== Okuma Metni ==

Paylaş
Hindistan’da aşçının motorunu kapıp, pazara gidecek kadar deli.
Fotoğraf da çekiyor.
Ve aynı zamanda inanılmaz bir müzik âşığı. Piyanist ve kompozitör.
Son numarası, 28 Şubat belgeselinin müziklerini yapması.
Her zaman ilginç biriydi, o dönem hem Tansu Çiller’in, hem Necmettin Erbakan’ın hem de Mesut Yılmaz’ın danışmanlığını yaptı, daha hiç kimsenin yapmadığı bir şeydi.
Kimsenin yapmadığı bir şey daha yaptı: Avrupa Birliği Genel Sekreteri’yken kendi isteğiyle istifa etti.
Ne kadar farklı biriyle karşı karşıya olduğunuzu anladınız herhalde...
28 ŞUBAT BELGESELİ'NİN MÜZİKLERİNİ DE MURAT SUNGAR YAPTI |
* Mehmet Ali Birand’la yakınlığınız nerden...
- 72’de Brüksel’e tayin oldum. Nato’da görevliydim. Yurtdışına ilk çıkışım. Heyecanlıydım. Ama baktım, benden daha heyecanlı bir gazeteci var, haber için ölüp, bitiyor. Mehmet Ali’yle o yıllarda başlayan dostluğumuz hiçbir zaman eksilmedi...
* Birand’ın 28 Şubat Belgeseli’nin müziklerini de yaptınız. Nasıl oldu? Profesyonel anlamda kompozitörlük yapıyor musunuz?
- Uzun yıllar piyano çaldım. Sonra da kompozitörlüğe taktım. İki üç senedir üzerinde çalıştığım 25 dakikalık bir parça var: “Pop senfoni”. 60 kişilik orkestrayla quartet. Daha çok caz ve pop motifli. Gürer Aykal’a dinlettim, “Muhakkak çalalım” dedi. Çaldık. Mehmet Ali de pek beğendi, “Bizim belgeselin müziklerini de sen yapsana” dedi.
28 Şubat=Gerilim müziği
* Peki yaparken hangi duyguyu ön planda tuttunuz?
- Valla, 28 Şubat’ın tatsız tarafı, sürekli gerilim müziği yapmak zorunluluğu! Askerler 10. Yıl Marşı gibi bir şeyle temsil edilirken, araya ilahiler filan giriyor. Yolluyorum Mehmet Ali’nin ekibine, “Efendim biraz daha gerilim olabilir mi?” diye geri yolluyorlar. 6 ay uğraştım. Ama çok severek yaptım.
* Sizce 28 Şubat’ın özelliği neydi? Neden ülkenin siyasi akışını değiştiren önemli bir dönüm noktası oldu?

===

- _Sorular ve Görevler_:
- a) Okuma metnine göre Murat Sungar 72'de hangi şehre tayin oldu?
- b) Okuma metninde danışmanlığının yapıldığı söylenen bütün siyasetçilerin adlarını yazın.

== Veri Bölümü ==

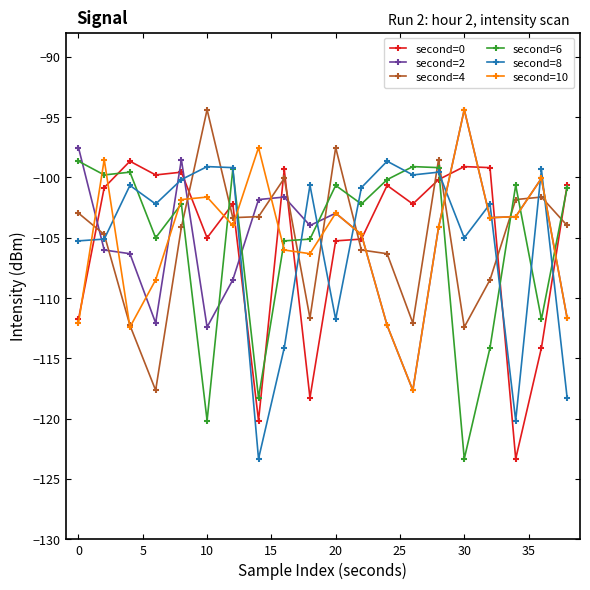

What is the maximum value for second=10?

-94.4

===

- _Görevlerin Cevapları_:
- a) Brüksel'e.

- b) Tansu Çiller, Necmettin Erbakan, Mesut Yılmaz